Graßl dankte dem Gartenbauverein sowie den Ehrenamtlichen Toni Forster, Oskar Chladt, Alfons Richthammer und Benno Lehner mit einer Flasche Wein. Johann Köppl, der zeitweise täglich in der Anlage nachschaut, Bäume beschneidet, Ersatzpflanzungen vornimmt und für den der Obstlehrpfad eine Herzensangelegenheit ist, erhielt einen Gutschein fürs Genusswerk. Marianne Schieder sagte in ihrem Grußwort, dass Gartenarbeit zu ihren Leidenschaften gehört. Die Idee des Obstlehrpfades habe sie von Anfang an begeistert, da sie besonders die alten Sorten schätzt. Das umfangreiche Programm zur 20-Jahr-Feier umfasste auch eine Obstsortenbestimmung durch den Pomologen (Obstwissenschaftler) Tino Gmach.

Basteln und Führung

In einer Schätzaktion mit Kastanien in einem Glas gab es tolle Preise zu gewinnen. Verschiedene Honigsorten, Marmeladen, Löwenzahngelee, Sirups, Apfelsaft und Äpfel konnten gekauft werden. In einer Fotoausstellung wurden die Aktivitäten rund um den Obstlehrpfad informativ dargestellt. Die Kinder konnten mit Kastanien und Eicheln basteln oder mit Stempeldruck Birkenscheiben gestalten. Mit Kaffee und Kuchen war für das leibliche Wohl gesorgt.

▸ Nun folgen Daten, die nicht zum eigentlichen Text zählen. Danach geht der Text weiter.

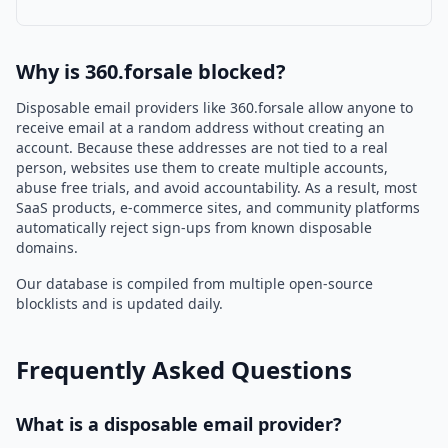
Why is 360.forsale blocked?
Disposable email providers like 360.forsale allow anyone to
receive email at a random address without creating an
account. Because these addresses are not tied to a real
person, websites use them to create multiple accounts,
abuse free trials, and avoid accountability. As a result, most
SaaS products, e-commerce sites, and community platforms
automatically reject sign-ups from known disposable
domains.
Our database is compiled from multiple open-source
blocklists and is updated daily.
Frequently Asked Questions
What is a disposable email provider?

Interessantes Objekt war eine alte Obstpresse aus den dreißiger Jahren, die die Familie Hanauer, Hohenthal, vom damaligen Gartenbauverein abgekauft hat. Schließlich gab es das Dieterskirchener Jahrbuch "Gut durch das Jahr" mit Rezepten, Gartentipps, Rätseln und Geschichten zu kaufen. Hingucker waren die kreativen Dekorationen am Eingang, die Uli Fuchs und Manfred Schafbauer aufgebaut hatten. Bei den Führungen durch den Obstlehrpfad erklärten Monika Roßkopf und Johann Köppl den Gästen die verschiedenen Obstsorten. Sie wiesen die zahlreichen Besucher auch auf Pflegemaßnahmen und Verwendungsmöglichkeiten des Obstes hin.